カトリック教会では、「主の昇天の出来事」を非常に重要なものと考えている。ある神父がこう語っている。「この主の昇天の出来事はわたしたちの希望でもあります。きょうのミサの集会祈願の中に、『主の昇天に、わたしたちの未来の姿が示されています』という言葉があります。わたしたちの歩みは肉体の死で終わる歩みではなく、死を通って最終的に神のもとに(天に)至る歩みなのです。そのことを本気で感じ、受け取ったときに、今のわたしたちにとって目の前の喜びや楽しみ、苦しみや悲しみがどのような意味を持っているかが見えてくるのではないでしょうか」。
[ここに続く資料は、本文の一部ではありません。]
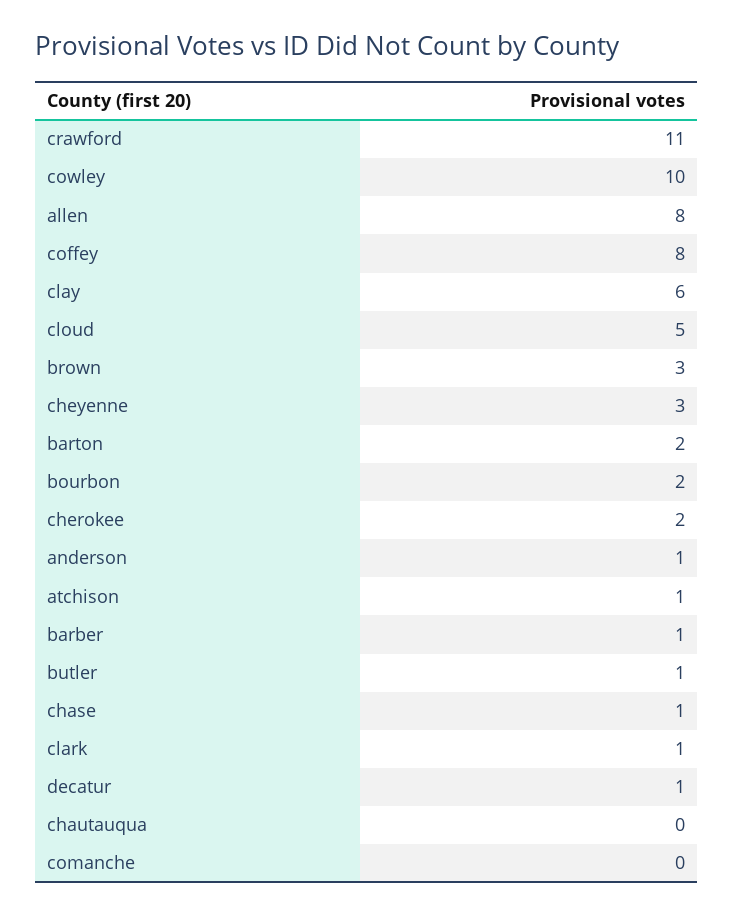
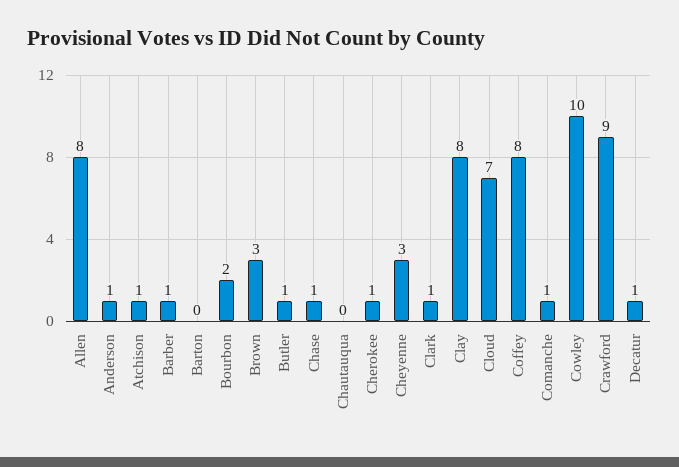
  {
-   "crawford": 11,
+   "crawford": 9,
    "cowley": 10,
    "allen": 8,
    "coffey": 8,
-   "clay": 6,
+   "clay": 8,
-   "cloud": 5,
+   "cloud": 7,
    "brown": 3,
    "cheyenne": 3,
-   "barton": 2,
+   "barton": 0,
    "bourbon": 2,
-   "cherokee": 2,
+   "cherokee": 1,
    "anderson": 1,
    "atchison": 1,
    "barber": 1,
    "butler": 1,
    "chase": 1,
    "clark": 1,
    "decatur": 1,
    "chautauqua": 0,
-   "comanche": 0
+   "comanche": 1
  }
この福音書を記したルカは、優れた歴史家であり、神のご計画の時の流れを、長い目を持って捕らえようとする。44節に「モーセの律法と預言書と詩編に書いていること」という表現があるが、これは旧約聖書を指している。ユダヤ人は、「聖書」という言い方をしない。「律法(トーラー)、預言書(ヌビイーム)、諸書(ケスビーム)」という実質的な呼び方をする。いささか長いので、頭文字だけ取って「タナカ」と称する。その長い長い時を貫く神の救いの歴史を想起している。そしてそれはナザレのイエスの誕生に連なり、このイエスによってガリラヤから始まる宣教と、エルサレム十字架と復活の出来事が語られ、今や主が弟子たちと別れて、天に上られ、一度、福音書は閉じられる。
しかし、神のドラマはそれで終わりになったのではない。終わりとは次の始まりなのである。47節「また、罪の赦しを得させる悔い改めが、その名によってあらゆる国の人々に宣べ伝えられる」。「悔い改め」、つまり「方向転換」がここから始まるのだという。一目散に走りながら方向転換するのは、恐ろしく無理がかかる。無理やり方向転換しようとするならひっくり返ってしまうかもしれない。ひとまずそこに止まらなければならいけない。方向転換をするために、一たび、今夢中になってやっていることを終わりにし、留まらなければならないだろう。そこからエルサレムから全世界に拡がる弟子たちの宣教のわざが始まるのだという。その出発点に、主イエスの昇天がある。主イエスの昇天は、主イエスの時の終わりであるが、しかし教会の時の始まりでもある。49節「都にとどまっていなさい」、弟子たちは「主の昇天」という時を迎え、神の救いのみわざのインターミッションに出会っているのである。
昔の長編大作映画、「十戒」とか「ベンハー」等は、間に「インターミッション」が挟まれていた。長すぎてずっと見るのに疲れるから、休憩が必要という訳である。オペラなどの観劇もそうである。幕間に軽い飲食をして、気分や気持を入れ変える。これもまた「方向転換」のひとつであろう。実はこの「インターミッション」の基は、礼拝にあると言ってもいい。説教の後くらいに、オルガンの演奏が行われる。大抵は、演奏者の即興演奏だったらしいが「間奏曲」(インテルメッツオ)が奏される。その中に沈黙して、信仰者は語られたみ言葉にしばし留まるのである。新しく始まるためには、ひと時そこに留まり、動きを留めなくてはならない。それは一見「停滞」とか、「立ち往生」とか「進展なし」に見えるが、「留まる」ところからしか、生まれ出ないものがある。
最初に「探しているものや大切なものは、自分の近くにありながら見えにくいものでもある」という言葉を紹介した。世界の人が、今までのように旅行することが、困難になった。しかしそこで再び見出された、古くて新しい旅の形が見えてきた、という。『失われた時を求めて』で知られるフランスの作家、プルーストは、こんな言葉を残している。「発見の旅とは、新しい景色を探すことではない。新しい目で見ることなのだ」。